After he was stripped of his law license, Thompson enrolled in a seminary and became a Bible teacher in the Florida prison system.

Disbarment hasn't stopped Thompson from pursuing his crusade against violent video games — which he refers to as "murder simulators" — and repeatedly inserting himself into the legal process even after being told no. He has been attempting to insert himself into the Parkland case for the past four years. So incessant were his attempts, in fact, that in November of 2018 the state filed a motion to bar him from filing any more motions with the court.

"Mr. Thompson has abused the process by filing frivolous pleadings in this matter, where he has no standing, and has no authorization to file any pleadings," assistant state attorney Joel Silvershein wrote in a motion to Circuit Court Judge Elizabeth Scherer.

While Scherer didn't bar further filings from Thompson, she denied his request to enter the case after he voluntarily withdrew his motion after failing to elicit a response.

Nevertheless, he continued filing motions to enter the case and requested to submit expert testimony as recently as February of this year.

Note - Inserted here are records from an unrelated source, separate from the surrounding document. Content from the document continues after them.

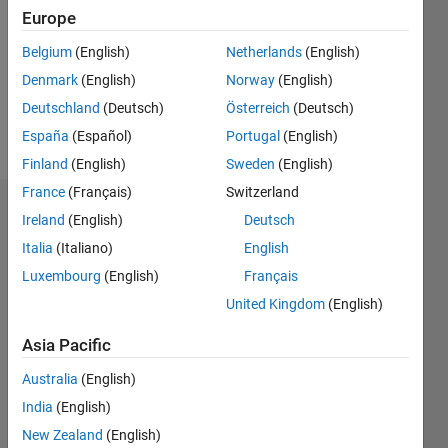
Following:
Europe
0
Belgium
(English)
Netherlands
(English)
Denmark
(English)
Norway
(English)
Follow
Deutschland
(Deutsch)
Österreich
(Deutsch)
Message
España
(Español)
Portugal
(English)
Finland
(English)
Sweden
(English)
France
(Français)
Switzerland
Dashboard
Ireland
(English)
Deutsch
Italia
(Italiano)
English
Statistics
Luxembourg
(English)
Français
M…
United Kingdom
(English)
-2
-1
7
6
Asia Pacific
5
Australia
(English)
CONTRIBUTIONS
4
India
(English)
L
3
New Zealand
(English)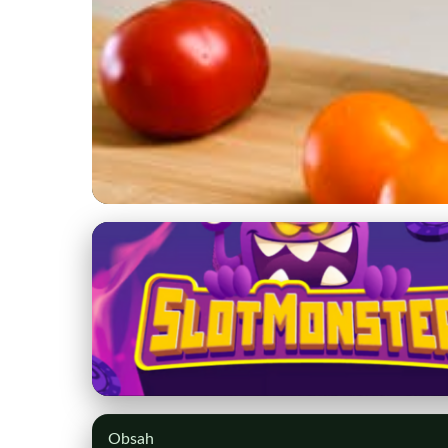
degsen.com
Choosing Smart Hom
2023
7. 3. 2026
· 9 min read · Author: Sophia Martinez
Obsah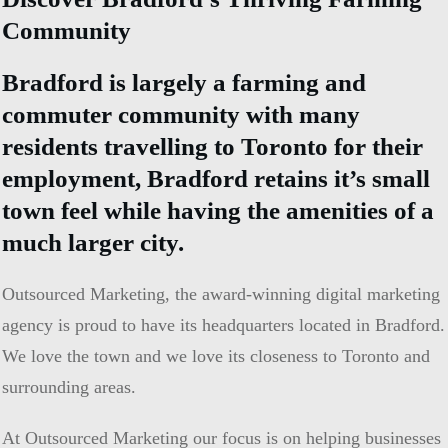
Community
Bradford is largely a farming and
commuter community with many
residents travelling to Toronto for their
employment, Bradford retains it’s small
town feel while having the amenities of a
much larger city.
Outsourced Marketing, the award-winning digital marketing
agency is proud to have its headquarters located in Bradford.
We love the town and we love its closeness to Toronto and
surrounding areas.
At Outsourced Marketing our focus is on helping businesses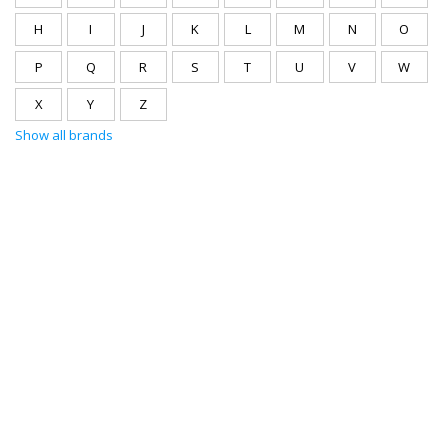
H
I
J
K
L
M
N
O
P
Q
R
S
T
U
V
W
X
Y
Z
Show all brands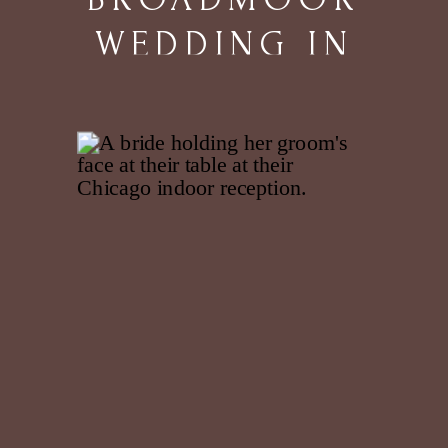
WEDDING IN
COLORADO
SPRINGS, CO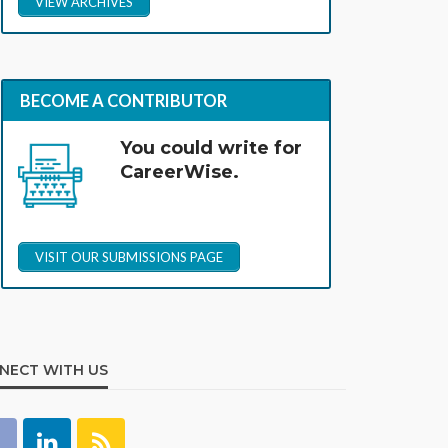
VIEW ARCHIVES
BECOME A CONTRIBUTOR
You could write for
CareerWise.
VISIT OUR SUBMISSIONS PAGE
NECT WITH US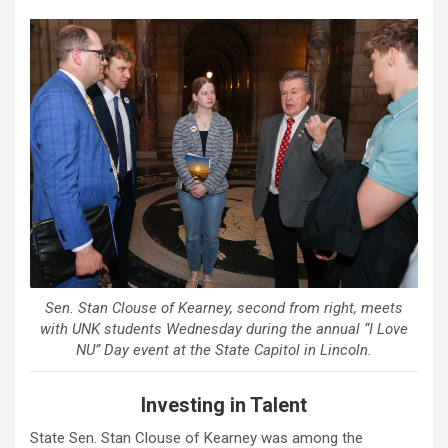
Sen. Stan Clouse of Kearney, second from right, meets
with UNK students Wednesday during the annual “I Love
NU” Day event at the State Capitol in Lincoln.
Investing in Talent
State Sen. Stan Clouse of Kearney was among the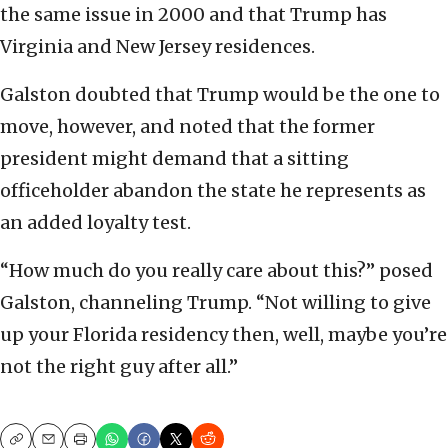
the same issue in 2000 and that Trump has
Virginia and New Jersey residences.
Galston doubted that Trump would be the one to
move, however, and noted that the former
president might demand that a sitting
officeholder abandon the state he represents as
an added loyalty test.
“How much do you really care about this?” posed
Galston, channeling Trump. “Not willing to give
up your Florida residency then, well, maybe you’re
not the right guy after all.”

Speaking to New Times, Thompson says he didn't remember withdrawing his motion and didn't receive the judge's order. Upon being notified of the denial, he said he has decided to withdraw the motion again and focus on helping with Cruz's appeal process after the sentencing phase of the trial is over.

The basis for his appeals argument? Gaming.

"I think [Scherer] is going to sentence him to death, and there will be an automatic appeal," Thompson explains. "I'm going to concentrate on assisting the appeal counsel on the basis of the failure of this court to consider the video game issue."